God’s Word gives us fresh insight into this state of mind of regretfulness. What it gives is akin to instructions to disarm a bomb— it’s ticking, and ready to explode. There are some have been severely wounded when a regret goes off.

What bothers me is all the missed opportunities. I wonder what life could of been like if I had accepted Christ at a younger age. A lot of pain would’ve been averted and perhaps I might have loved Jesus deeper than I do now. Some of us come to love Jesus late in life. There is so much time frittered away. I regret the years spent in rebellion and disobedience. I remember the words of an 70 year old man who had just received Christ, “Why did I wait so long for this to happen?”

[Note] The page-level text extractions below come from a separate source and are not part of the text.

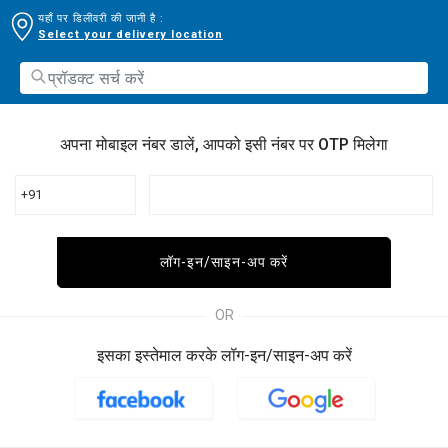
यहाँ पर डिलीवरी की जानी है :
Select your delivery location
अपना मोबाइल नंबर डालें, आपको इसी नंबर पर OTP मिलेगा
+91
लॉग-इन/साइन-अप करें
OR
इसका इस्तेमाल करके लॉग-इन/साइन-अप करें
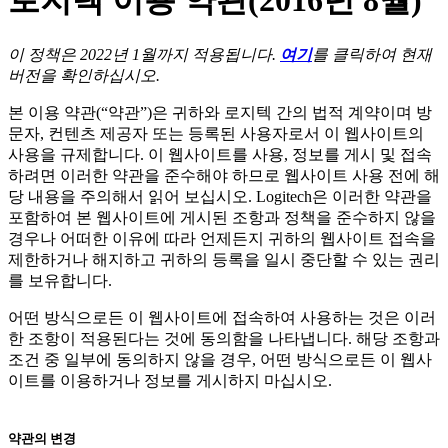
로지텍 이용 약관(2016년 8월)
이 정책은 2022년 1월까지 적용됩니다.
여기
를 클릭하여 현재
버전을 확인하십시오.
본 이용 약관(“약관”)은 귀하와 로지텍 간의 법적 계약이며 방
문자, 컨텐츠 제공자 또는 등록된 사용자로서 이 웹사이트의
사용을 규제합니다. 이 웹사이트를 사용, 정보를 게시 및 접속
하려면 이러한 약관을 준수해야 하므로 웹사이트 사용 전에 해
당 내용을 주의해서 읽어 보십시오. Logitech은 이러한 약관을
포함하여 본 웹사이트에 게시된 조항과 정책을 준수하지 않을
경우나 어떠한 이유에 따라 언제든지 귀하의 웹사이트 접속을
제한하거나 해지하고 귀하의 등록을 일시 중단할 수 있는 권리
를 보유합니다.
어떤 방식으로든 이 웹사이트에 접속하여 사용하는 것은 이러
한 조항이 적용된다는 것에 동의함을 나타냅니다. 해당 조항과
조건 중 일부에 동의하지 않을 경우, 어떤 방식으로든 이 웹사
이트를 이용하거나 정보를 게시하지 마십시오.
약관의 변경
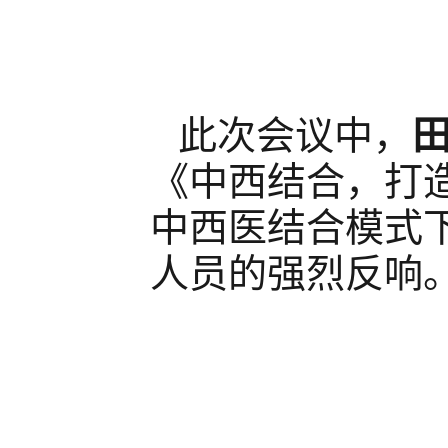
此次会议中，
《中西结合，打
中西医结合模式
人员的强烈反响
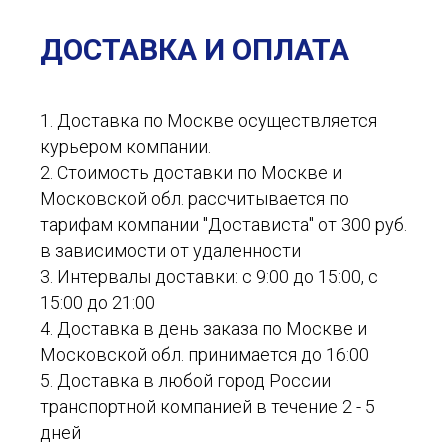
ДОСТАВКА И ОПЛАТА
1. Доставка по Москве осуществляется
курьером компании.
2. Стоимость доставки по Москве и
Московской обл. рассчитывается по
тарифам компании "Достависта" от 300 руб.
в зависимости от удаленности
3. Интервалы доставки: с 9:00 до 15:00, с
15:00 до 21:00
4. Доставка в день заказа по Москве и
Московской обл. принимается до 16:00
5. Доставка в любой город России
транспортной компанией в течение 2 - 5
дней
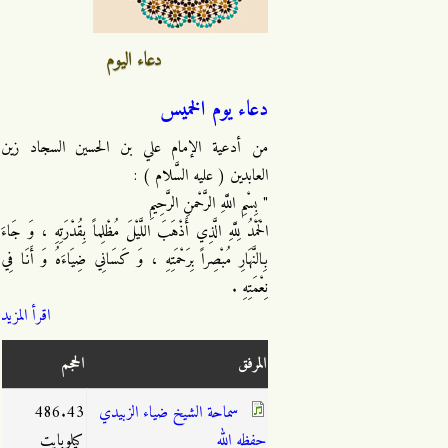
دعاء اليوم
دعاء يوم الخميس
من أدعية الإمام علي بن الحسين السجاد زين
العابدين ( عليه السَّلام ) :
" بِسْمِ اللَّهِ الرَّحْمنِ الرَّحِيمِ
الْحَمْدُ لِلَّهِ الَّذِي أَذْهَبَ اللَّيْلَ مُظْلِماً بِقُدْرَتِهِ ، وَ جَاءَ
بِالنَّهَارِ مُبْصِراً بِرَحْمَتِهِ ، وَ كَسَانِي ضِيَاءَهُ وَ أَنَا فِي
نِعْمَتِهِ .
اقرأ المزيد
المرفق
الحجم
سماحة الشيخ ضياء الزبيدي
486.43
حفظه الله
كيلوبايت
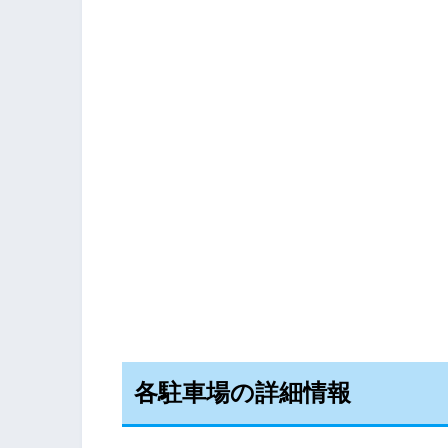
各駐車場の詳細情報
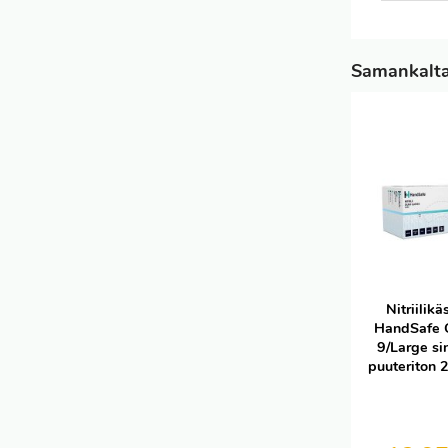
Samankaltai
Nitriilikä
HandSafe
9/Large si
puuteriton 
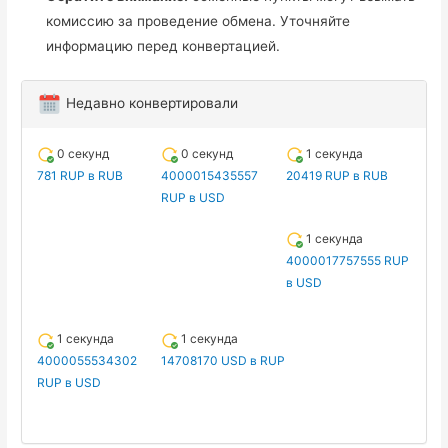
комиссию за проведение обмена. Уточняйте
информацию перед конвертацией.
Недавно конвертировали
0 секунд
0 секунд
1 секунда
781 RUP в RUB
4000015435557
20419 RUP в RUB
RUP в USD
1 секунда
4000017757555 RUP
в USD
1 секунда
1 секунда
4000055534302
14708170 USD в RUP
RUP в USD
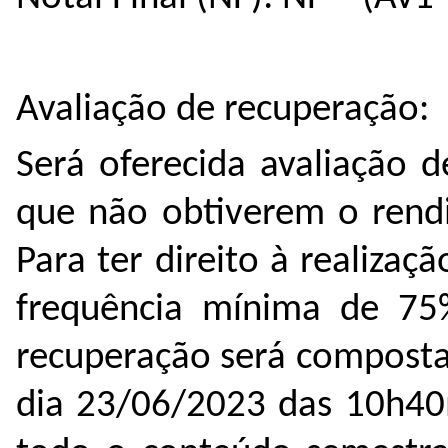
Avaliação de recuperação:
Será oferecida avaliação 
que não obtiverem o rend
Para ter direito à realizaç
frequência mínima de 75%
recuperação será composta
dia 23/06/2023 das 10h4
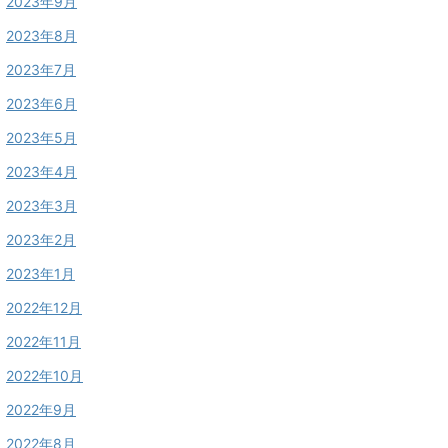
2023年9月
2023年8月
2023年7月
2023年6月
2023年5月
2023年4月
2023年3月
2023年2月
2023年1月
2022年12月
2022年11月
2022年10月
2022年9月
2022年8月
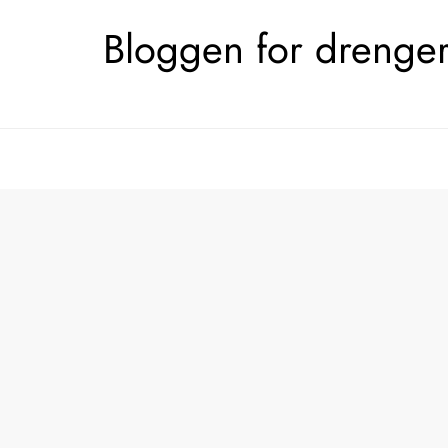
Skip
Bloggen for drengerø
to
content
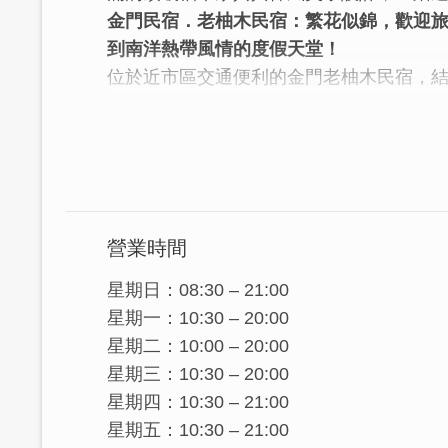
金門民宿．老柚木民宿：
繁花似錦，歡迎
到南洋熱帶風情的度假天堂！
位於近市區交通便利的金門老柚木民宿，
的喧囂，感受到如同置身熱帶海島的悠閒
木家具、經典花磚為主軸，輔以雞蛋花為
充滿了中西合壁、異國情調與愉悅的舒適
是近城區內的最佳入住選擇，誠摯邀請您來
入住！
營業時間
│有種旅行，開始了，就回不了頭。佇足您
星期日：08:30 – 21:00
客來小城，小城無以報，
星期一：10:30 – 20:00
僅致溫溫的高梁、溫溫的人情、深深的祝
星期二：10:00 – 20:00
我們的官網：
星期三：10:30 – 20:00
https://www.home-teak-residence.com/
星期四：10:30 – 21:00
星期五：10:30 – 21:00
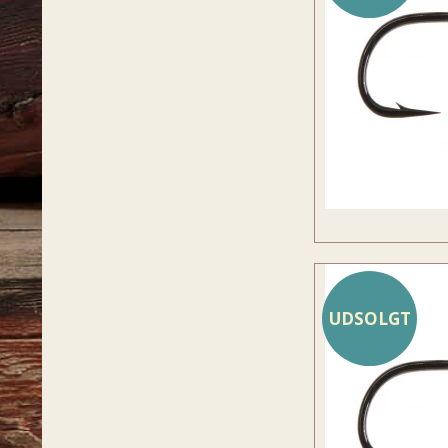
UDSOLGT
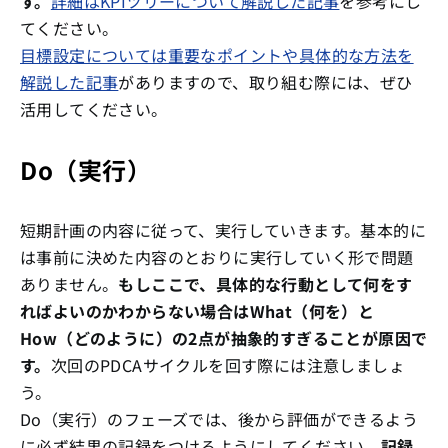
す。
詳細はKPIツリーについて解説した記事
を参考にし
てください。
目標設定については重要なポイントや具体的な方法を
解説した記事
がありますので、取り組む際には、ぜひ
活用してください。
Do（実行）
短期計画の内容に従って、実行していきます。基本的に
は事前に決めた内容のとおりに実行していく形で問題
ありません。
もしここで、具体的な行動として何をす
ればよいのかわからない場合はWhat（何を）と
How（どのように）の2点が抽象的すぎることが原因で
す。
次回のPDCAサイクルを回す際には注意しましょ
う。
Do（実行）のフェーズでは、後から評価ができるよう
に必ず結果の記録をつけるようにしてください。
記録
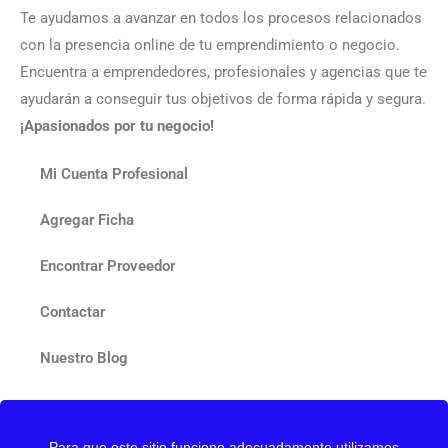
Te ayudamos a avanzar en todos los procesos relacionados
con la presencia online de tu emprendimiento o negocio.
Encuentra a emprendedores, profesionales y agencias que te
ayudarán a conseguir tus objetivos de forma rápida y segura.
¡Apasionados por tu negocio!
Mi Cuenta Profesional
Agregar Ficha
Encontrar Proveedor
Contactar
Nuestro Blog
Para que este sitio funcione adecuadamente utilizamos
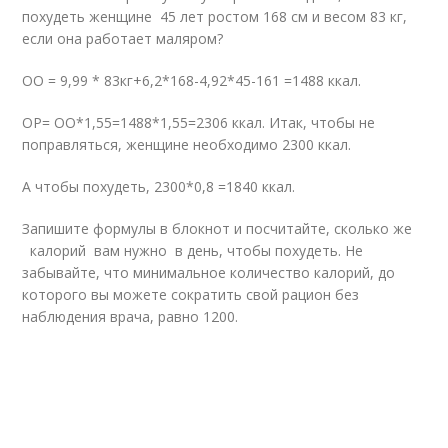
похудеть женщине 45 лет ростом 168 см и весом 83 кг,
если она работает маляром?
ОО = 9,99 * 83кг+6,2*168-4,92*45-161 =1488 ккал.
ОР= ОО*1,55=1488*1,55=2306 ккал. Итак, чтобы не
поправляться, женщине необходимо 2300 ккал.
А чтобы похудеть, 2300*0,8 =1840 ккал.
Запишите формулы в блокнот и посчитайте, сколько же
калорий вам нужно в день, чтобы похудеть. Не
забывайте, что минимальное количество калорий, до
которого вы можете сократить свой рацион без
наблюдения врача, равно 1200.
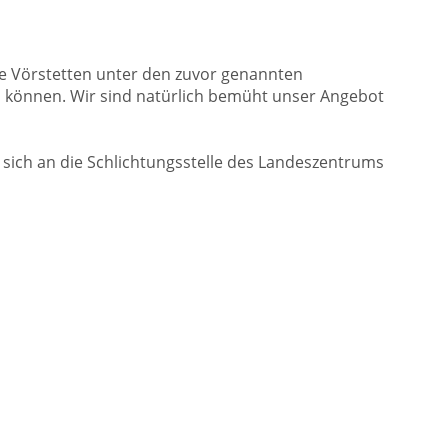
nde Vörstetten unter den zuvor genannten
en können. Wir sind natürlich bemüht unser Angebot
 sich an die Schlichtungsstelle des Landeszentrums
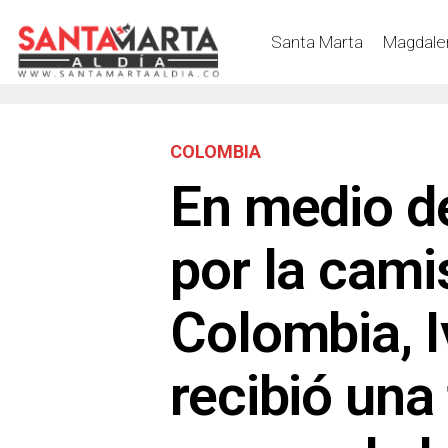
Santa Marta
Magdale
COLOMBIA
En medio d
por la cami
Colombia, 
recibió una 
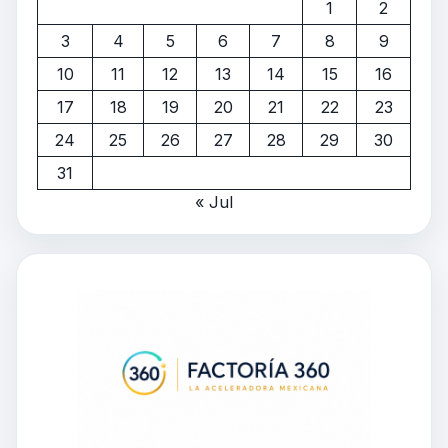
1
2
3
4
5
6
7
8
9
10
11
12
13
14
15
16
17
18
19
20
21
22
23
24
25
26
27
28
29
30
31
« Jul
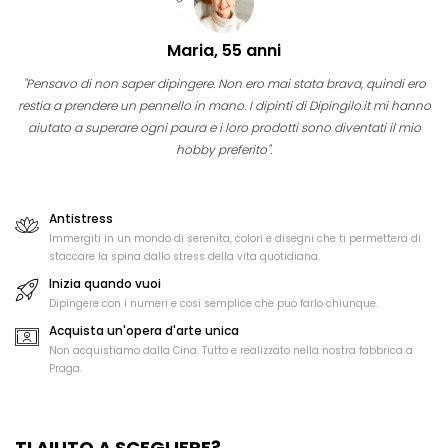
Maria, 55 anni
"Pensavo di non saper dipingere. Non ero mai stata brava, quindi ero
restia a prendere un pennello in mano. I dipinti di Dipingilo.it mi hanno
aiutato a superare ogni paura e i loro prodotti sono diventati il mio
hobby preferito".
Antistress
Immergiti in un mondo di serenita, colori e disegni che ti permettera di
staccare la spina dallo stress della vita quotidiana.
Inizia quando vuoi
Dipingere con i numeri e cosi semplice che puo farlo chiunque.
Acquista un'opera d'arte unica
Non acquistiamo dalla Cina. Tutto e realizzato nella nostra fabbrica a
Praga.
TI AIUTO A SCEGLIERE?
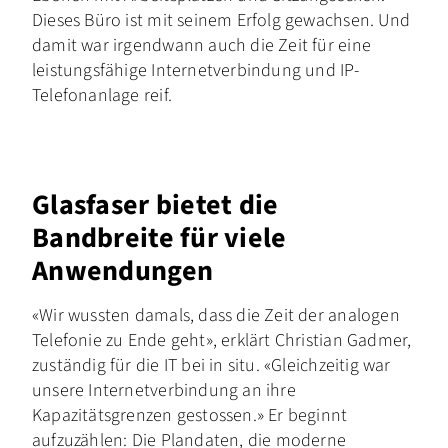
Dieses Büro ist mit seinem Erfolg gewachsen. Und
damit war irgendwann auch die Zeit für eine
leistungsfähige Internetverbindung und IP-
Telefonanlage reif.
Glasfaser bietet die
Bandbreite für viele
Anwendungen
«Wir wussten damals, dass die Zeit der analogen
Telefonie zu Ende geht», erklärt Christian Gadmer,
zuständig für die IT bei in situ. «Gleichzeitig war
unsere Internetverbindung an ihre
Kapazitätsgrenzen gestossen.» Er beginnt
aufzuzählen: Die Plandaten, die moderne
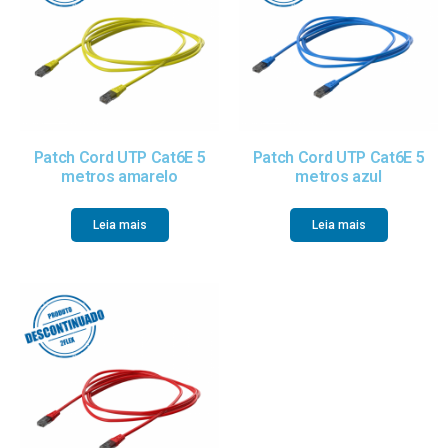
Patch Cord UTP Cat6E 5
Patch Cord UTP Cat6E 5
metros amarelo
metros azul
Leia mais
Leia mais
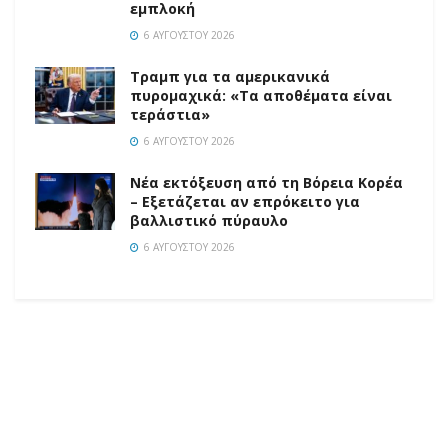
εμπλοκή
6 ΑΥΓΟΎΣΤΟΥ 2026
Τραμπ για τα αμερικανικά
πυρομαχικά: «Τα αποθέματα είναι
τεράστια»
6 ΑΥΓΟΎΣΤΟΥ 2026
Νέα εκτόξευση από τη Βόρεια Κορέα
– Εξετάζεται αν επρόκειτο για
βαλλιστικό πύραυλο
6 ΑΥΓΟΎΣΤΟΥ 2026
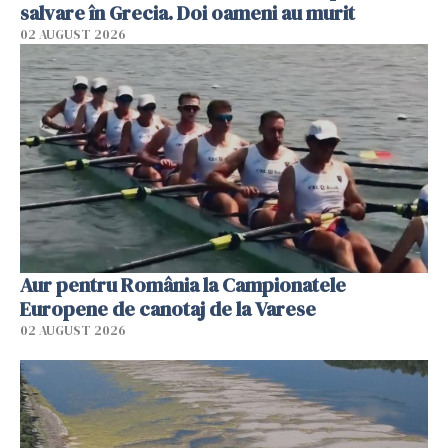
salvare în Grecia. Doi oameni au murit
02 AUGUST 2026
Aur pentru România la Campionatele
Europene de canotaj de la Varese
02 AUGUST 2026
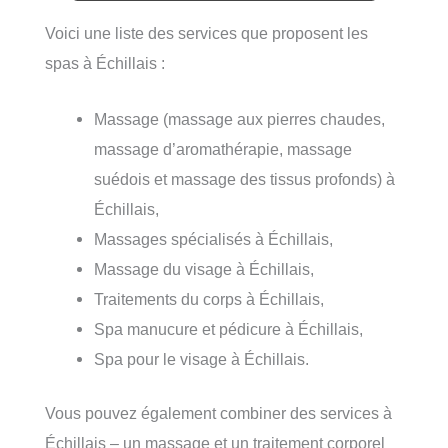
Voici une liste des services que proposent les
spas à Échillais :
Massage (massage aux pierres chaudes,
massage d’aromathérapie, massage
suédois et massage des tissus profonds) à
Échillais,
Massages spécialisés à Échillais,
Massage du visage à Échillais,
Traitements du corps à Échillais,
Spa manucure et pédicure à Échillais,
Spa pour le visage à Échillais.
Vous pouvez également combiner des services à
Échillais – un massage et un traitement corporel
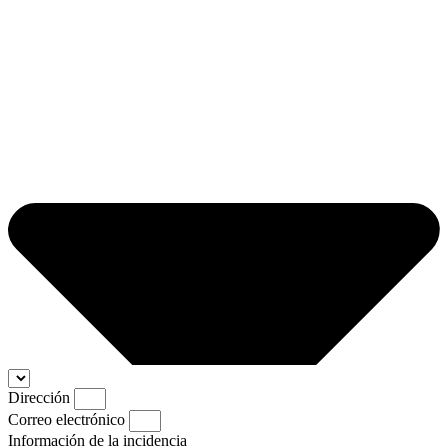
Dirección
Correo electrónico
Información de la incidencia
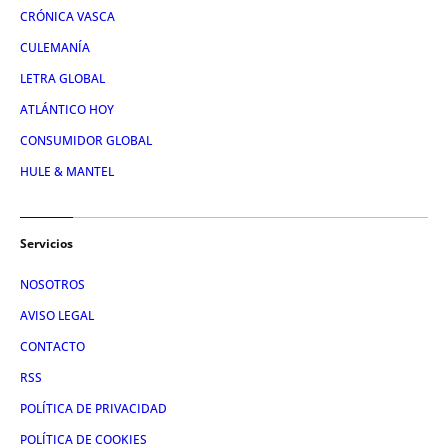
CRÓNICA VASCA
CULEMANÍA
LETRA GLOBAL
ATLÁNTICO HOY
CONSUMIDOR GLOBAL
HULE & MANTEL
Servicios
NOSOTROS
AVISO LEGAL
CONTACTO
RSS
POLÍTICA DE PRIVACIDAD
POLÍTICA DE COOKIES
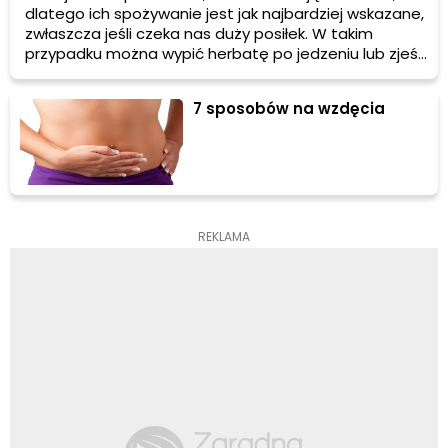
dlatego ich spożywanie jest jak najbardziej wskazane,
zwłaszcza jeśli czeka nas duży posiłek. W takim
przypadku można wypić herbatę po jedzeniu lub zjeść
ananasa na deser. Pomocne mogą być również
herbaty ziołowe, a także niektóre owoce, np. świeża
7 sposobów na wzdęcia
papaja.
REKLAMA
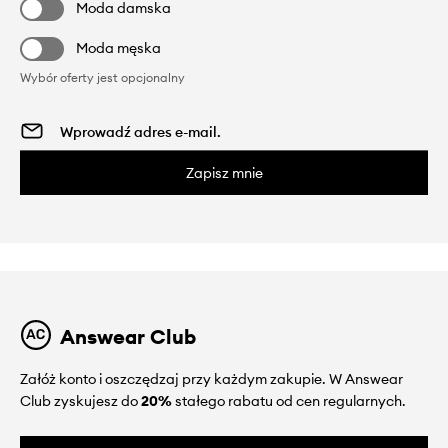
Moda damska
Moda męska
Wybór oferty jest opcjonalny
Zapisz mnie
Answear Club
Załóż konto i oszczędzaj przy każdym zakupie. W Answear
Club zyskujesz do
20%
stałego rabatu od cen regularnych.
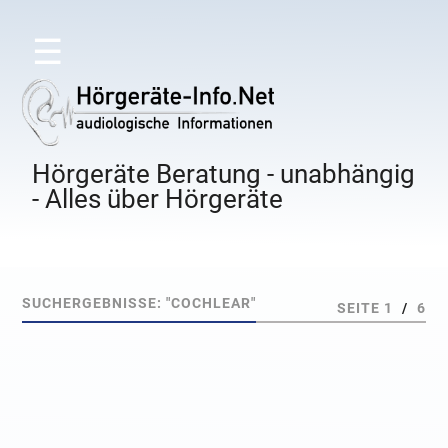
☰
Hörgeräte Beratung - unabhängig
- Alles über Hörgeräte
SUCHERGEBNISSE: "COCHLEAR"
SEITE 1
/
6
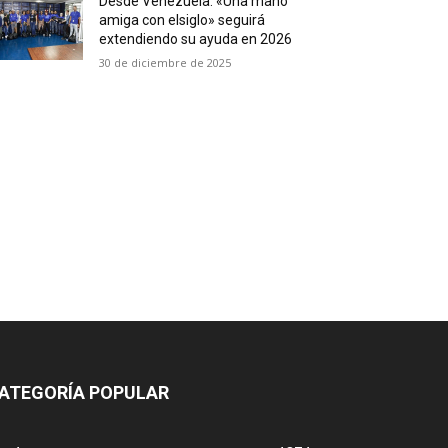
Desde Venezuela: «Una mano
amiga con elsiglo» seguirá
extendiendo su ayuda en 2026
30 de diciembre de 2025
ATEGORÍA POPULAR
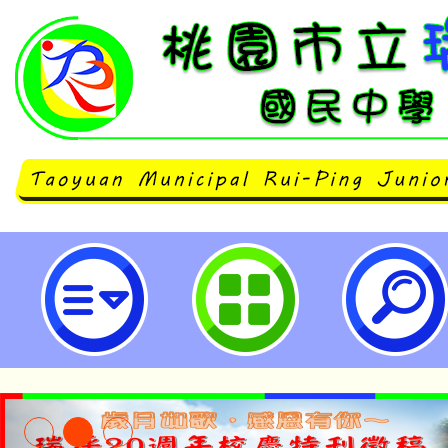
桃園市114年度推動月經教育及性
教案發表會-桃園市立瑞坪國民中學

13 “No, dear brothers and sisters, I have not achieved it, but I focus on this one thing: Forgetting the past and looking forward to what lies ahead,14 I press on to reach the end of the race and receive the heavenly prize for which God, through Christ Jesus, is calling us.”

Philippians 3:13-14, NLT

Paul had learned to adjust his vision. He no longer let regret define him, choosing rather to forget the past and press into the future. The solution to regret is to focus on what lies ahead. Heaven is our destination–it is our calling, it’s really where we belong.

Peter tells us that our past sin was enough. We have wasted enough time doing evil. I don’t know about you, but I had a bellyful of sin, and it’s time to lay all the foolishness and rebellion and live instead for God. Enough is enough.

3 “You have had enough in the past of the evil things that godless people enjoy—their immorality and lust, their feasting and drunkenness and wild parties, and their terrible worship of idols.”

1 Peter 4:3

There is a sorrow that leads us to repentance (2 Cor. 7:10) ,and while it affects me I should make full use of it— not knowing when it will leave. I have regrets like anyone else, but there is also a joy of having my sin forgiven. They both mingle and at times I rejoice, but the sadness comes and goes as well. David, that great sinner-king, understood the joy of forgiveness.

Oh, what joy for those
    whose disobedience is forgiven,
    whose sin is put out of sight!
Yes, what joy for those
    whose record the Lord has cleared of guilt,
    whose lives are lived in complete honesty!